Return, from the material below, each line in which the word "relocated" is present.

Working data =>

BEGIN

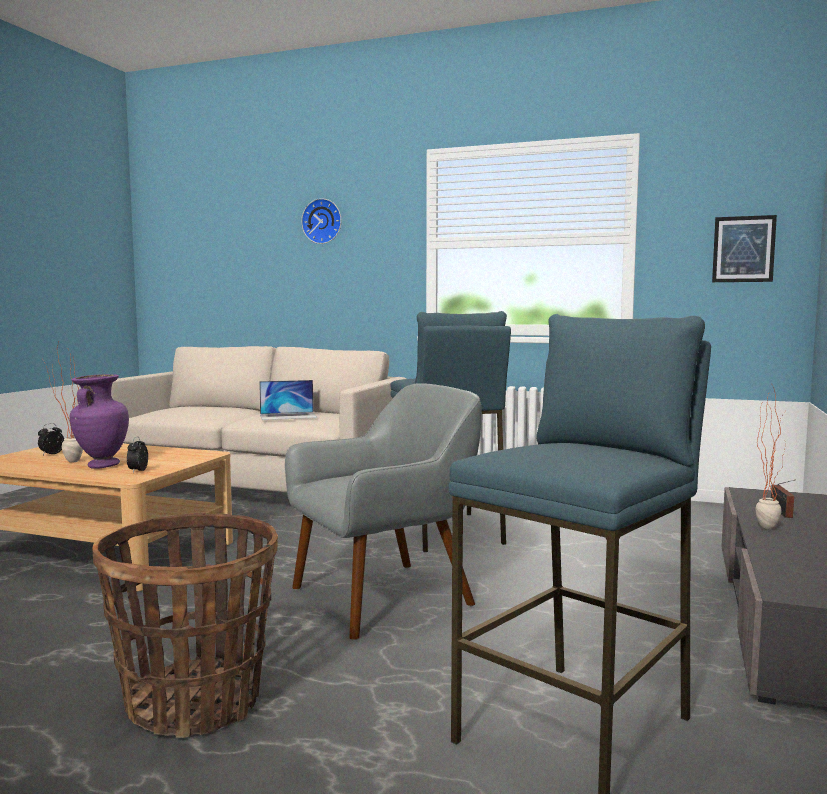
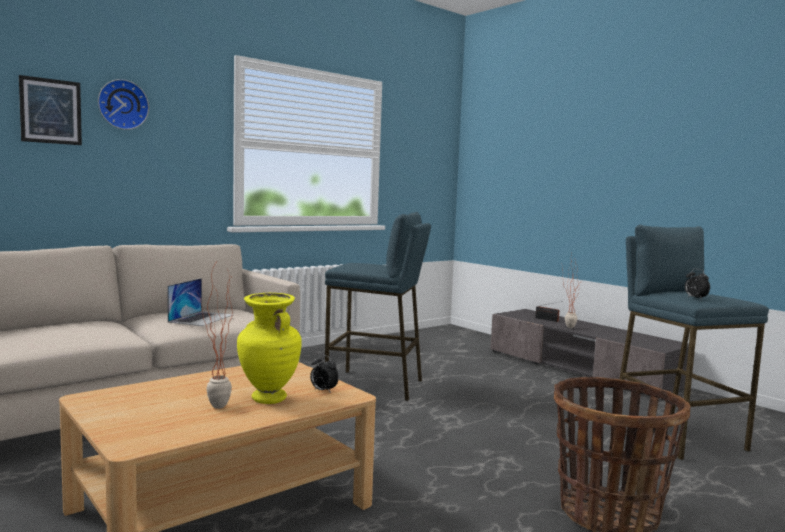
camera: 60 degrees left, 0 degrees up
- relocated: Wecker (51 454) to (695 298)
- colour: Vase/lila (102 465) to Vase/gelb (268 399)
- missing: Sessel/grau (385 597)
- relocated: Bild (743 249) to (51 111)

END

Reply to the exercise =>
- relocated: Wecker (51 454) to (695 298)
- relocated: Bild (743 249) to (51 111)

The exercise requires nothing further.